At Acar's arraignment in U.S. District Court Thursday, Assistant U.S. Attorney Thomas Hibarger cited a number of reasons why the IT worker should be held in jail pending a bond hearing scheduled for next Tuesday. First and foremost, Hibarger said there was a "serious risk" that Acar, who has relatives in Turkey, would try to flee the country. But Hibarger also pointed to Acar's broad system-access privileges and said prosecutors didn't know for sure that he would be blocked from accessing the district's network.

Federal investigators haven't said whether they think any of the data in the district's systems was compromised as part of the alleged bribery scheme. A spokesman for the U.S. attorney's office said Friday that he couldn't comment on the investigative steps being taken.

Besides ensuring that Acar is locked out of the network, D.C. officials should also review network and systems logs to check on his activities, Ullrich advised.
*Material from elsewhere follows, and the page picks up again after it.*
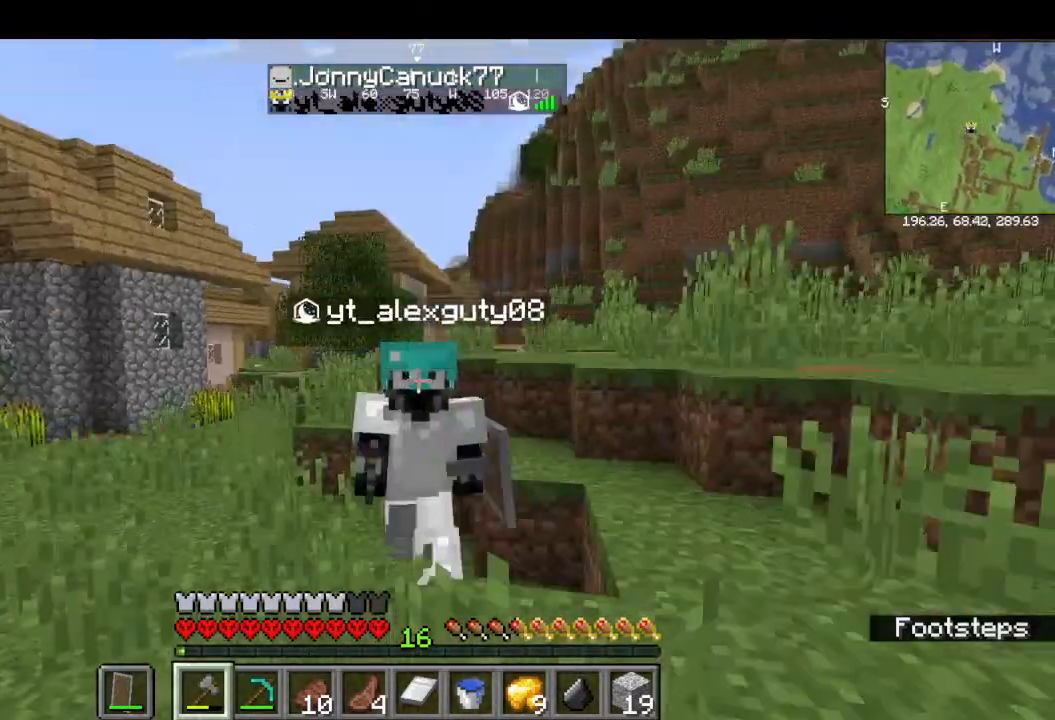
{"keys": ["w"], "mouse": [], "events": []}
He also said that passwords and other access-control mechanisms need to be reset and that the district's security tools should be evaluated in light of the FBI's claim that one of the alleged bribery incidents involved a purchase of software from security vendor McAfee Inc.

In that incident, according to the FBI, a Washington-based outsourcing and IT services vendor named Advanced Integrated Technologies Corp. (AITC) bought 500 licenses from McAfee on behalf of the district's IT department but then charged the government for 2,000 licenses. Sushil Bansal, AITC's CEO, was the second person arrested by the FBI in connection with the alleged scheme.

It's possible, Ullrich said, that some of the security technologies bought through AITC aren't best-in-class or the best fit for the district's needs. "There probably are questions about the quality of the [security] infrastructure," he said. "Who knows what they bought? Who knows if they took money for selling access to the network or the data?"